RECIPE FOR FRIENDSHIP

“The only way to have a friend is to be one,” Ralph Waldo Emerson astutely noted. Relationships require effort.

“Friendship must be nurtured and kindled. It doesn’t just pop from across the room like ‘Some Enchanted Evening,’” said Kathleen Hartman, 80. “The blooming necessitates a caring relationship, and that can only come through loving contact and time.”

The reciprocal threads that bind relationships, according to these women, are trust, common interests, humor, similar values, respect, commitment, honesty, open communication and acceptance.  

The best friends are those with whom you can “just chat,” said MarySue Wildman, 79. But it goes deeper. 

“You can share private information, discuss problems and seek solutions,” she said, wisely adding, “and call on and be called on in emergencies.”  

Mutuality is also vital, which Jarvis described as “a similar understanding of and respect for boundaries, no power imbalances, both willing to be present, vulnerable and open on more or less the same level.” 

Equal amounts of need, commitment and interest are necessary, said Jarvis.

“And there has to be what I might call a chemistry,” said Jarvis, “something in the personalities that draws them together, so that time spent together is interesting, fun, uplifting and satisfying.” 

FRIENDSHIP Rx

Relationships are on a par with food and exercise for overall wellbeing, studies show.

“Friendships are particularly important to women like me who are living alone and are older and single because it is evident that social contact is very important to maintain physical and mental health,” said Wildman. 

A sense of belonging wards against depression, and a hug mitigates stress. Friendships even aid cognition and can help stave off dementia, as good conversation boosts brain health. 

The Mayo Clinic points to social ties as contributing to healthier blood pressure and body mass index. Another study looked at participants’ cell phone use and found that a strong social circle predicted happiness and wellness better than fitness tracker data like heart rate and exercise. You may even live longer. 

“Make new friends but keep the old, one is silver and the other’s gold,” we sang in Girl Scouts. Let’s treasure our existing friendships and remain open to new gal pals in this month of love—and beyond. 

WAYS TO CELEBRATE YOUR GAL PALS

1. Like surprises? Open the BEACON calendar, close your eyes, point to an event and then attend together!

2. Play tourist in your own hometown. Colorado Springs has some amazing sights.

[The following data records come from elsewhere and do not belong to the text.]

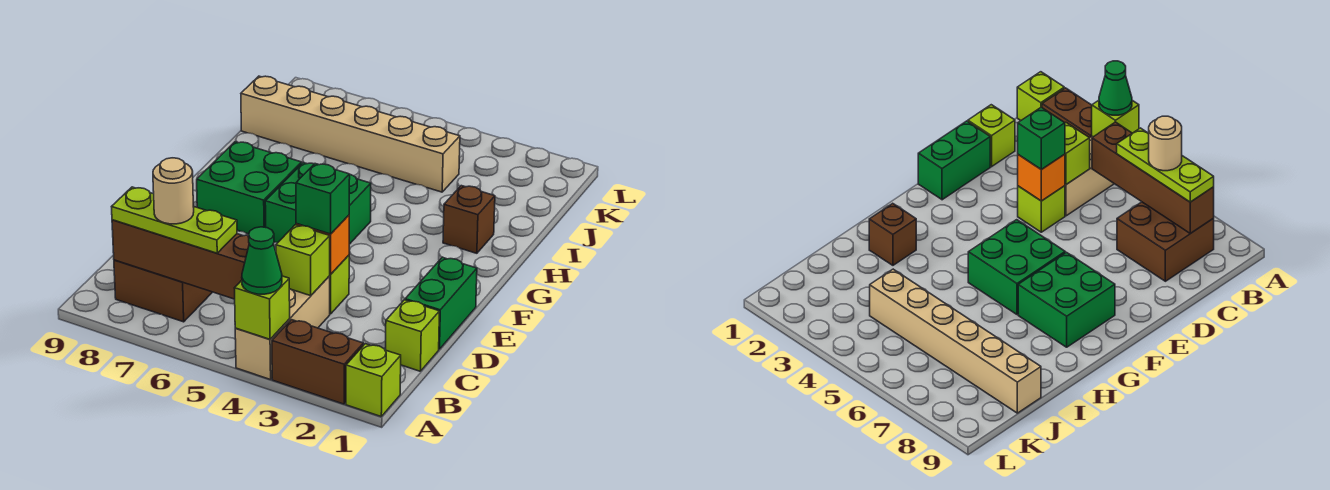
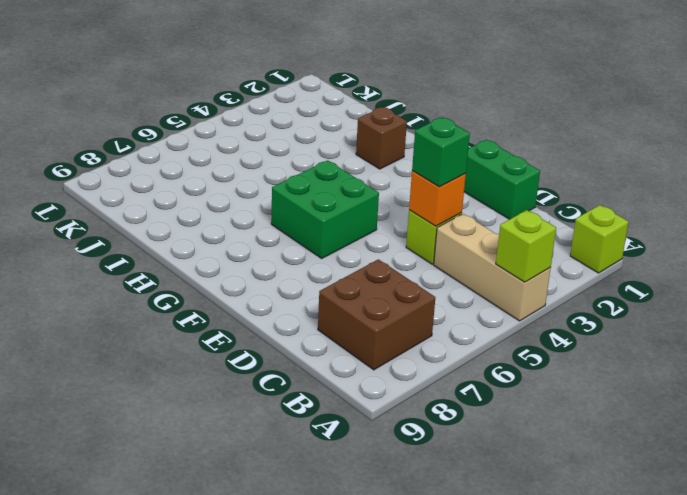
none -> brown brick A2:A3 level 1
none -> lime brick C1 level 1
none -> green brick F7:G8 level 1

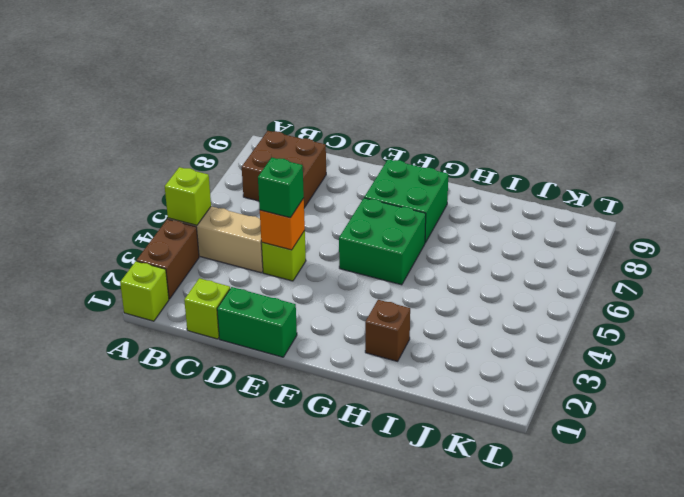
none -> tan brick J4:J9 level 1
none -> brown brick B5:B8 level 2
none -> lime brick C4 level 2

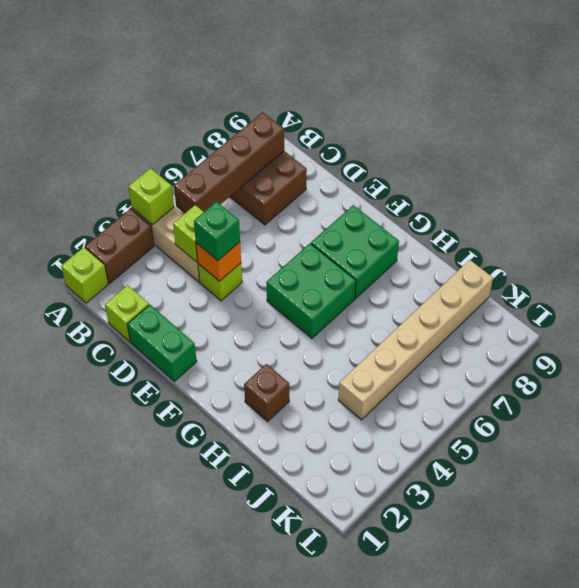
none -> green cone A4 level 3
none -> lime plate B6:B8 level 3
none -> tan round brick B7 level 4

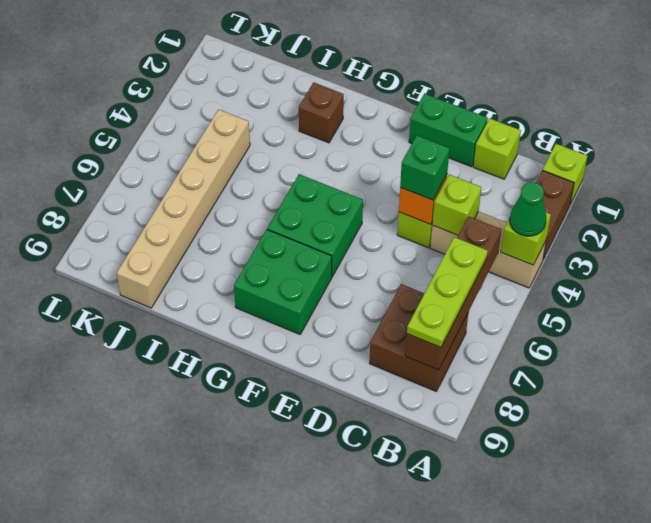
none -> tan round brick B7 level 4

Bet you haven’t seen them all! The Penrose House, the World Figure Skating Museum or hiking in Red Rocks Canyon are interesting options.

3. Go to high tea together. Glen Eyrie Castle offers one (and the castle is fun to explore) or break out your fancy cups, bake scones and DIY at one of your houses. 

4. Volunteer together. The Pikes Peak Trolley Museum, any food bank, Silver Key and Christmas Unlimited are just a few places that can use help.

5. Create art together. Have a sip-and-paint at home or go to Painting with a Twist or AR Workshop.

6. Find out why everyone’s talking about pickleball. Book an indoor court if you don’t want to face the cold.

7. Go thrifting or antiquing together for some one-of-a-kind treasures. 

8. Have a spa day, either with face masks and pedicures at home, or splurge and go to one of the spas around town.

9. Have a game or puzzle night at home or at your favorite coffee shop.

10. For animal lovers, walk your dogs together or go to Happy Cats Haven or the humane society and visit all the cute creatures.